Departments and program notes Speaker 2 walked through individual department budgets and drivers, citing insurance election effects on council and mayoral office costs, a finance-to-IT staff reassignment that shifted expenses, a $150,000 software increase for IT, and a permanent social worker position added to the library budget (previously funded with ARPA). The River Center/Adler Theater continues to receive a hotel/motel tax subsidy of about $655,000 and a $100,000 debt fund transfer to support operations.

Intergovernmental and governance context Speaker 2 noted the city maintains a 28E-style agreement for the regional water pollution control plant with Davenport, Bettendorf, Riverdale and Panorama Park, holds biannual budget reviews for that plant, and will meet rating agencies in early March. Staff also plans to monitor state property tax legislation that could affect local levies.

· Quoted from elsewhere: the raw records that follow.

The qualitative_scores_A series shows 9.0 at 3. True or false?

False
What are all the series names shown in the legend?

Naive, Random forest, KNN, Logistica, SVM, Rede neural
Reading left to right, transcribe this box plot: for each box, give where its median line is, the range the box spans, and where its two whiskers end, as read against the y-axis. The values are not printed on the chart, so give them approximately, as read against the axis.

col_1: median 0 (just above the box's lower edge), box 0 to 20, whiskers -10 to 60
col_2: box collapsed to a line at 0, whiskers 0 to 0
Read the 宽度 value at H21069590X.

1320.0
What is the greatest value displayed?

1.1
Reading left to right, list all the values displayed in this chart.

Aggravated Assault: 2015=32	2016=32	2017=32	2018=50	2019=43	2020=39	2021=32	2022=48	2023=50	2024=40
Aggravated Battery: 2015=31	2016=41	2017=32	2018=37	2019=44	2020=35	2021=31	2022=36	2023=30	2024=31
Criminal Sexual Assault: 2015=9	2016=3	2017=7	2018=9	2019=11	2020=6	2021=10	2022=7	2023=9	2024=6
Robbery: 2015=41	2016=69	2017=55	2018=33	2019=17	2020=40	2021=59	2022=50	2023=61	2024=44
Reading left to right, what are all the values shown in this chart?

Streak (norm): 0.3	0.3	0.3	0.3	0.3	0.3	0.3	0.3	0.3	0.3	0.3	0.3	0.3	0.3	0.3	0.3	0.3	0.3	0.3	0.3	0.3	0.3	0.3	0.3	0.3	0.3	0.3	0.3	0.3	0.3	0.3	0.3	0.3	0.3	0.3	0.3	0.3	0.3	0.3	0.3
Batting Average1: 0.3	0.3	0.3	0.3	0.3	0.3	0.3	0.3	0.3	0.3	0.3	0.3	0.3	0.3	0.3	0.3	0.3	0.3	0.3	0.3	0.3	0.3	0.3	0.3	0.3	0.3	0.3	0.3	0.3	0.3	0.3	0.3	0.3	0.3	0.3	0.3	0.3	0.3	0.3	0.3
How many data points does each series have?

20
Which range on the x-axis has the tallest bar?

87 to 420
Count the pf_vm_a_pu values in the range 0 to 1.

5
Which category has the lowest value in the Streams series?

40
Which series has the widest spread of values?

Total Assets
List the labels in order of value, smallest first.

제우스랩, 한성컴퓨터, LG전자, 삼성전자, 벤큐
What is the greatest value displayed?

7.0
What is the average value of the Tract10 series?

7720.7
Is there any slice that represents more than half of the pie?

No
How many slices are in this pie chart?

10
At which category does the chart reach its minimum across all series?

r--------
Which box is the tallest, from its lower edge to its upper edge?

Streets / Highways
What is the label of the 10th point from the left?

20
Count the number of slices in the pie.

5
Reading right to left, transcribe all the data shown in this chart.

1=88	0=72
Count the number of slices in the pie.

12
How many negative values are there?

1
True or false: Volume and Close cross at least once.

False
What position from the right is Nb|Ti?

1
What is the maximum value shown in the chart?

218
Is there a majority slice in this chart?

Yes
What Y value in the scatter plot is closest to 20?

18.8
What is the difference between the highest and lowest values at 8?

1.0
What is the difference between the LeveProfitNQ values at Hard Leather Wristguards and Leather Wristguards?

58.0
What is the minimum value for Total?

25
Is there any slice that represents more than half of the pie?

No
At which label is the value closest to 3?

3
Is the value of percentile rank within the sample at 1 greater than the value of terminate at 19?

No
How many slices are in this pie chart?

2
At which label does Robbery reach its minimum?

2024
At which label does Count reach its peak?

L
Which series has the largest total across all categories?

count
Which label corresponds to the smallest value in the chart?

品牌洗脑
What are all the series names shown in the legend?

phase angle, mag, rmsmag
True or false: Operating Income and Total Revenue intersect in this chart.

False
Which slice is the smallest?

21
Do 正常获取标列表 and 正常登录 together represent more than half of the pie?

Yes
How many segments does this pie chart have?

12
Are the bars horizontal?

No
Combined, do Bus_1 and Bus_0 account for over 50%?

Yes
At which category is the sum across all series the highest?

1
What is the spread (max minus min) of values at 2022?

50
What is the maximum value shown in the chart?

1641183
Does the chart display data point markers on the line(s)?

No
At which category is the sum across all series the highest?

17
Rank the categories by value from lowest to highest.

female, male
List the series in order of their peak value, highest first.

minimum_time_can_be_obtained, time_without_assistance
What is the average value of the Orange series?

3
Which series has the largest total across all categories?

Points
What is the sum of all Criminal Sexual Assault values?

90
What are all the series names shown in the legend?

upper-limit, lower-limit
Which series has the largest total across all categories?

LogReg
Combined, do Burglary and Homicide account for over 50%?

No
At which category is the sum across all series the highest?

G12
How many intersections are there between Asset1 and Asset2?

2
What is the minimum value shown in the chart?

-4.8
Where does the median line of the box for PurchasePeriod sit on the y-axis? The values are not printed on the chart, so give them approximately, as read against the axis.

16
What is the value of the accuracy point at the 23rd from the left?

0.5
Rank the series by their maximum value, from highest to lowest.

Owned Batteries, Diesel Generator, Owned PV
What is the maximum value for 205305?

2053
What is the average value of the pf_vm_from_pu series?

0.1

Process and next steps Staff outlined the calendar: a capital improvement budget workshop begins Feb. 3; a public hearing on the proposed tax levy is scheduled for March 25 at 5 p.m. in council chambers; the council is scheduled to adopt the FY2027 budget on April 22 and certify it to the county on April 23. Collective bargaining with police and fire will begin in calendar year 2026, staff said.

Speaker attributions in this report come from two unnamed meeting participants identified in the transcript as Speaker 2 (the presenter) and Speaker 1 (questions from council or another participant). Direct quotes and specific figures in this article are attributed to Speaker 2, the meeting’s budget presenter.

The council will receive additional department and capital detail in follow-up materials and a memo at the conclusion of the budget review process before formal adoption.